„Kostenlose Meinungsumfrage von Myung Tae-gyun“ des Obersten Gerichtshofs Die Verurteilung von Kim Geon-hee wurde auf den 24. verschoben
⚡ Kurzzusammenfassung
Der Oberste Gerichtshof hat das für den 16. dieses Monats geplante Berufungsurteil zu Myung Tae-gyuns Vorwurf, Meinungsumfragen kostenlos zu erhalten, auf den 24.

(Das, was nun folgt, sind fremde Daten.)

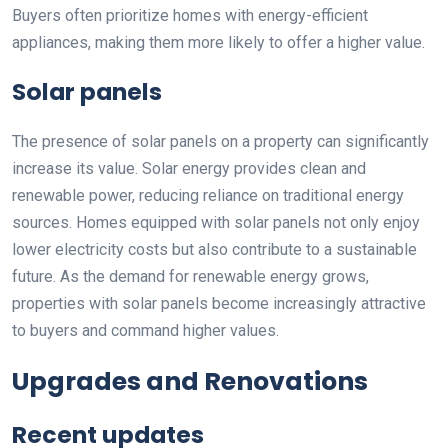
Buyers often prioritize homes with energy-efficient
appliances, making them more likely to offer a higher value.
Solar panels
The presence of solar panels on a property can significantly
increase its value. Solar energy provides clean and
renewable power, reducing reliance on traditional energy
sources. Homes equipped with solar panels not only enjoy
lower electricity costs but also contribute to a sustainable
future. As the demand for renewable energy grows,
properties with solar panels become increasingly attractive
to buyers and command higher values.
Upgrades and Renovations
Recent updates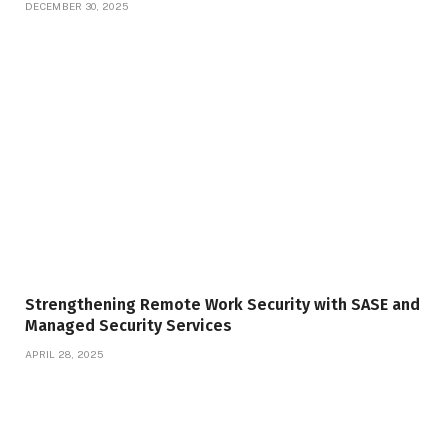
DECEMBER 30, 2025
Strengthening Remote Work Security with SASE and
Managed Security Services
APRIL 28, 2025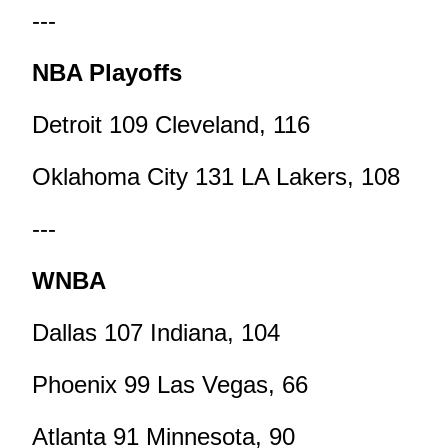
---
NBA Playoffs
Detroit 109 Cleveland, 116
Oklahoma City 131 LA Lakers, 108
---
WNBA
Dallas 107 Indiana, 104
Phoenix 99 Las Vegas, 66
Atlanta 91 Minnesota, 90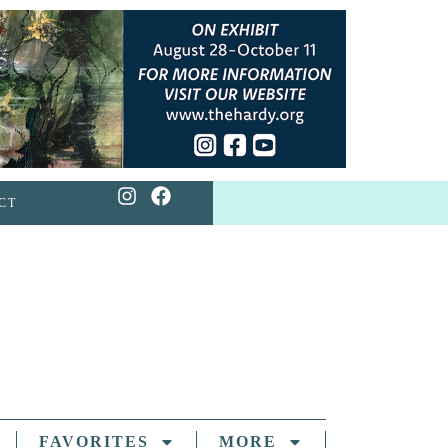
CT
FAVORITES
MORE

Der Oberste Gerichtshof hat das für den 16. dieses Monats geplante Berufungsurteil zu Myung Tae-gyuns Vorwurf, Meinungsumfragen kostenlos zu erhalten, auf den 24. verschoben. Zuvor hatte das Team von Sonderstaatsanwalt Kim Kun-hee (Sonderstaatsanwalt Min Joong-ki) beantragt, dass die Verurteilung von Frau Kim beim Obersten Gerichtshof verschoben wird, mit der Absicht, dass die Verurteilung des ehemaligen Präsidenten Yoon Seok-yeol wegen Verstoßes gegen das Political Fund Act in der Anhörung des Obersten Gerichtshofs zum Ausdruck kommt. Nach Angaben der Rechtsgemeinschaft hat die 2. Abteilung des Obersten Gerichtshofs (Chief Justice Park Young-jae), der am 15. wegen Verstoßes gegen das Capital Markets Act und das Political Fund Act angeklagt wurde, den Tag der Urteilsverkündung für die Berufung auf 14.00 Uhr verschoben. am 24. Frau Kim wurde beschuldigt, gegen das Kapitalmarktgesetz (Manipulation des Aktienkurses von Deutsche Motors) verstoßen zu haben, als Maklerin nach dem Gesetz zur verschärften Bestrafung bestimmter Straftaten tätig zu sein (Bestechungsgelder von der Vereinigungskirche angenommen zu haben) und gegen das Gesetz über politische Fonds (Umfragen zur Präsidentschaftswahl) verstoßen zu haben. Ihnen werden drei Anklagen vorgeworfen, darunter die unentgeltliche Bereitstellung). Das Kernthema dieses Prozesses ist die Präsidentschaftswahlumfrage, die der ehemalige Präsident Yoon und First Lady Kim von Herrn Myeong erhalten haben. Frau Kim hat sich mit dem ehemaligen Präsidenten Yoon verschworen, um während der Präsidentschaftswahlen von Juni 2021 bis März 2022 vom politischen Makler Myeong Meinungsumfragen im Wert von 270 Millionen Won zu erhalten.